Cannon M E, Carpenter S L, Elta G H, Nostrant T T, Kochman M L, Ginsberg G G, Stotland B, Rosato E F, Morris J B, Eckhauser F, Scheiman J M
Department of Internal Medicine, University of Michigan Medical Center, Ann Arbor, Michigan, USA.
Gastrointest Endosc. 1999 Jul;50(1):27-33. doi: 10.1016/s0016-5107(99)70340-8.
Computerized tomography (CT), magnetic resonance imaging (MRI), and transabdominal ultrasound frequently fail to detect ampullary lesions. Endoscopic ultrasound (EUS) is a sensitive modality for detecting and staging ampullary tumors. Accurate staging may be affected by biliary stenting, which is frequently performed in these patients with obstructive jaundice. The present study assessed the accuracy of ampullary tumor staging with multiple imaging modalities in patients with and those without endobiliary stents.
Fifty consecutive patients with ampullary neoplasms from two endosonography centers were preoperatively staged by EUS plus CT (37 patients), MRI (13 patients), or angiography (10 patients) over a 3(1/2) year period. Twenty-five of the 50 patients had a transpapillary endobiliary stent present at the time of endosonographic examination. Accuracy of EUS, CT, MRI, and angiography was assessed with the TNM classification system and compared with surgical-pathologic staging. The influence of an endobiliary stent present at the time of EUS on staging accuracy of EUS was also evaluated.
EUS was more accurate than CT and MRI in the overall assessment of the T stage of ampullary neoplasms (EUS 78%, CT 24%, MRI 46%). No significant difference in N stage accuracy was noted between the three imaging modalities (EUS 68%, CT 59%, MRI 77%).
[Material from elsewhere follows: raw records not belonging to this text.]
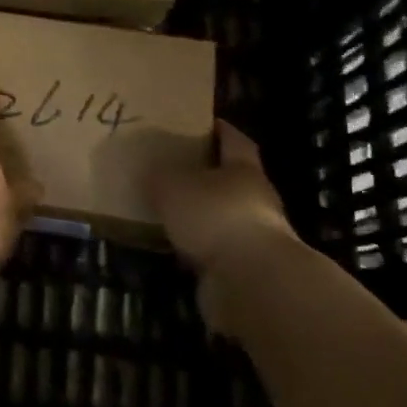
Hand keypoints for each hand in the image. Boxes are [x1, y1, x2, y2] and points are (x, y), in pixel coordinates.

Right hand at [150, 121, 299, 334]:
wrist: (251, 282)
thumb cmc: (215, 216)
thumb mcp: (173, 186)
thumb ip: (159, 176)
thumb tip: (150, 174)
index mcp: (244, 169)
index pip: (234, 140)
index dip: (219, 130)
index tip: (201, 124)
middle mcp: (256, 199)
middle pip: (231, 180)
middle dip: (206, 175)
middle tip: (174, 169)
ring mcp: (254, 237)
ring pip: (222, 217)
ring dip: (201, 216)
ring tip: (168, 212)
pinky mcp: (245, 269)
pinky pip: (216, 249)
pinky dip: (198, 247)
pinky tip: (175, 246)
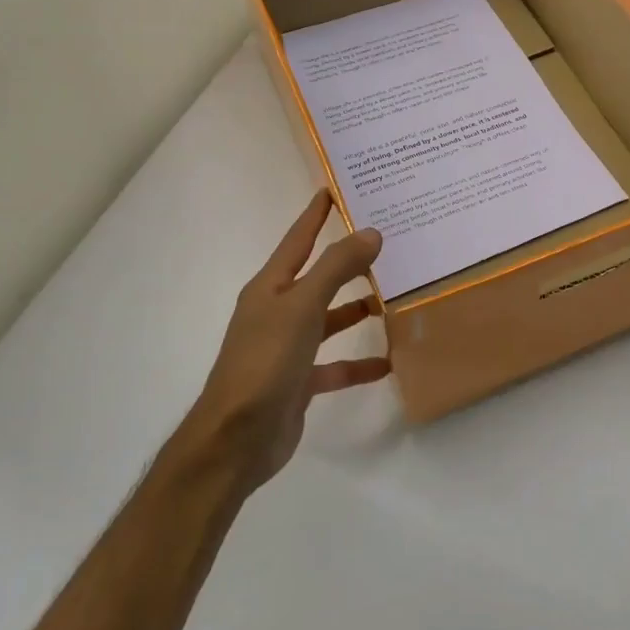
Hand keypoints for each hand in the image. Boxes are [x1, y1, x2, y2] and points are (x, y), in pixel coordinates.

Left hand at [177, 190, 389, 489]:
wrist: (237, 439)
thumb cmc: (265, 362)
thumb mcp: (303, 307)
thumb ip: (336, 268)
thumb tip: (371, 232)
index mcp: (270, 288)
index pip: (297, 240)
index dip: (315, 215)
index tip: (334, 190)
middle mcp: (276, 312)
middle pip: (317, 278)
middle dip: (346, 262)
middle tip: (385, 244)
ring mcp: (286, 349)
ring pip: (328, 320)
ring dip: (356, 310)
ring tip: (392, 298)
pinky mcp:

EUS T stage accuracy was reduced from 84% to 72% in the presence of a transpapillary endobiliary stent. This was most prominent in the understaging of T2/T3 carcinomas.
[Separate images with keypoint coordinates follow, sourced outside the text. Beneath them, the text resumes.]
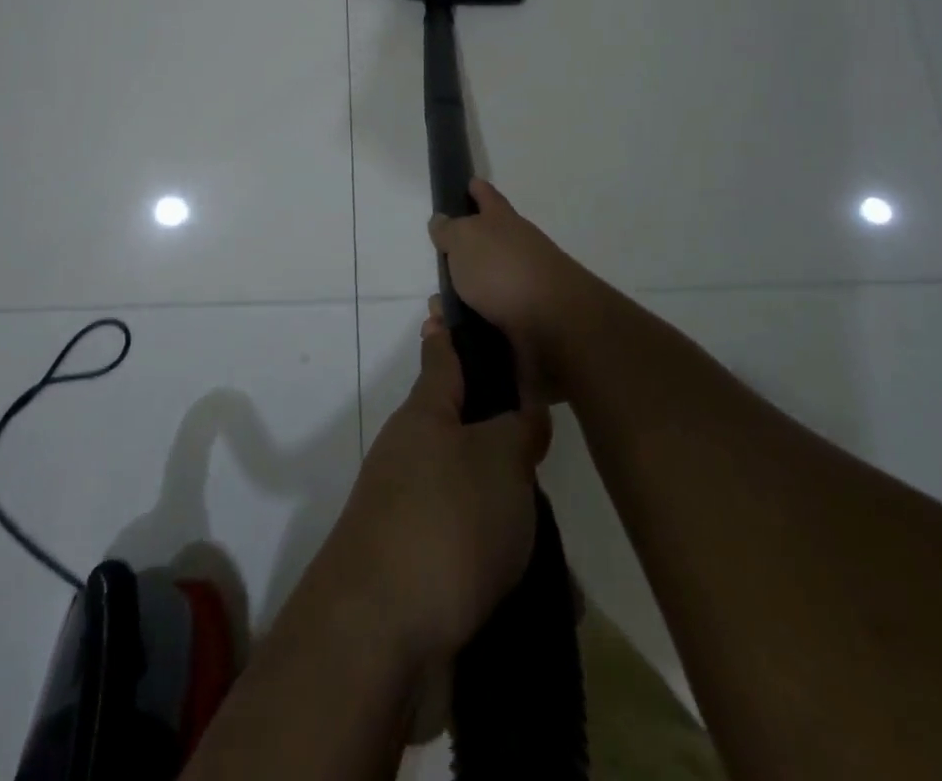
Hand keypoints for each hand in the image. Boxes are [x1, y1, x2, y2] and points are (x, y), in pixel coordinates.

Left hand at [314, 315, 550, 671]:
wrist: (381, 634)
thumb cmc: (446, 522)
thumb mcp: (500, 461)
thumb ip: (518, 429)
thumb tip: (523, 410)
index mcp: (426, 416)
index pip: (441, 358)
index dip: (450, 332)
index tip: (448, 307)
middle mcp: (412, 456)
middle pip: (464, 432)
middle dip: (506, 445)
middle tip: (548, 452)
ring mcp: (411, 514)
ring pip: (476, 501)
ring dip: (514, 521)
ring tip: (560, 551)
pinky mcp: (419, 570)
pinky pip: (475, 558)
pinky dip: (507, 572)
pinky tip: (548, 600)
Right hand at [429, 179, 599, 403]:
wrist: (554, 327)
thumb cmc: (503, 270)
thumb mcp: (465, 238)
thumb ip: (449, 230)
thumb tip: (442, 220)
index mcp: (503, 223)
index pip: (488, 197)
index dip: (477, 189)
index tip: (468, 183)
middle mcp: (516, 252)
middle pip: (483, 249)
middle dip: (458, 260)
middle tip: (435, 269)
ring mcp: (521, 291)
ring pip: (480, 292)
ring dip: (456, 303)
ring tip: (436, 315)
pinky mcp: (521, 328)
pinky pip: (483, 327)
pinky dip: (465, 331)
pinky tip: (449, 337)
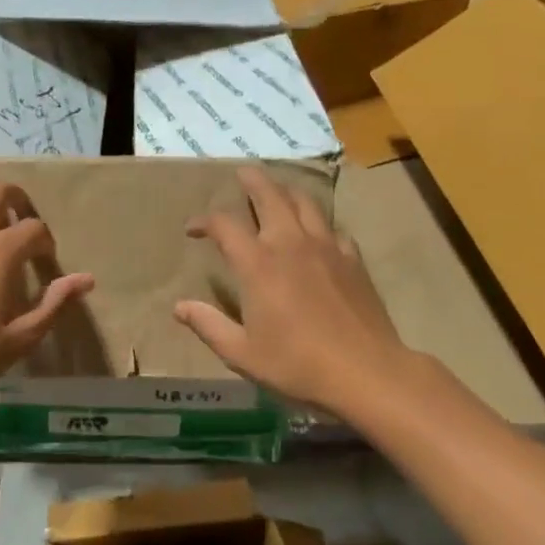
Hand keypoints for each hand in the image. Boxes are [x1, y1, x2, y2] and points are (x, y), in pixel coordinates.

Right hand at [174, 167, 407, 413]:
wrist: (365, 372)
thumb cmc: (296, 365)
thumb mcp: (241, 353)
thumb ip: (209, 325)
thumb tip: (179, 307)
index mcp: (258, 265)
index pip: (225, 225)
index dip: (204, 221)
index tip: (193, 229)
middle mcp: (290, 244)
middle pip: (270, 196)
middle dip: (252, 181)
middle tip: (242, 173)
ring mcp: (327, 248)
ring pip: (305, 203)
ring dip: (286, 191)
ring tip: (278, 191)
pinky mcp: (353, 260)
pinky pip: (332, 228)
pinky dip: (318, 223)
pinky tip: (317, 233)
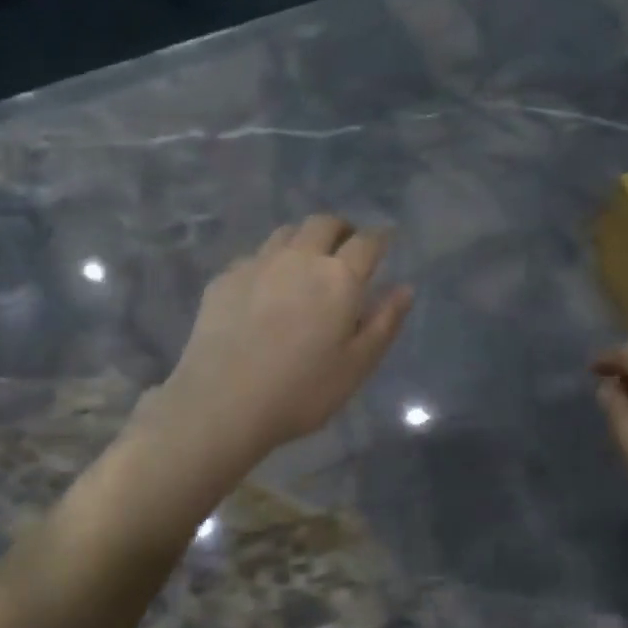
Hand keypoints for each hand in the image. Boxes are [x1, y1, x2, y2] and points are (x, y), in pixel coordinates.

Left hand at [145, 215, 412, 465]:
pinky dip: (269, 263)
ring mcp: (257, 264)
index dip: (380, 238)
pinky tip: (266, 288)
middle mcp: (299, 259)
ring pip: (286, 233)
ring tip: (306, 263)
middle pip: (323, 224)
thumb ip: (384, 323)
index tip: (384, 241)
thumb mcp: (357, 365)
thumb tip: (404, 289)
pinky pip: (254, 256)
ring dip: (304, 240)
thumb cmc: (302, 391)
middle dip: (341, 229)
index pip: (367, 242)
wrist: (223, 403)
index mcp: (339, 278)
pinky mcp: (224, 279)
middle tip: (346, 248)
EUS is superior to CT and MRI in assessing T stage but not N stage of ampullary lesions. The presence of an endobiliary stent at EUS may result in underestimating the need for a Whipple resection because of tumor understaging.
计算机断层扫描(CT)、磁共振成像(MRI)和经腹超声常常无法检测出壶腹病变。内镜超声(EUS)是检测壶腹肿瘤及其分期的一种敏感方法。准确分期可能会受到胆道支架置入术的影响,而在这些梗阻性黄疸患者中,胆道支架置入术经常施行。本研究评估了有或没有胆道内支架的患者使用多种成像方式对壶腹肿瘤进行分期的准确性。
在3年半的时间里,来自两个超声内镜检查中心的50例连续壶腹肿瘤患者术前通过EUS联合CT(37例患者)、MRI(13例患者)或血管造影(10例患者)进行分期。50例患者中有25例在超声内镜检查时存在经乳头胆道支架。采用TNM分类系统评估EUS、CT、MRI和血管造影的准确性,并与手术病理分期进行比较。还评估了超声内镜检查时存在的胆道支架对超声内镜分期准确性的影响。
在壶腹肿瘤T分期的总体评估中,EUS比CT和MRI更准确(EUS为78%,CT为24%,MRI为46%)。三种成像方式在N分期准确性方面未发现显著差异(EUS为68%,CT为59%,MRI为77%)。在存在经乳头胆道支架的情况下,EUS T分期准确性从84%降至72%。这在T2/T3期癌的分期过低中最为明显。
在评估壶腹病变的T分期方面,EUS优于CT和MRI,但在N分期方面并非如此。超声内镜检查时存在胆道支架可能会因肿瘤分期过低而导致低估Whipple手术的必要性。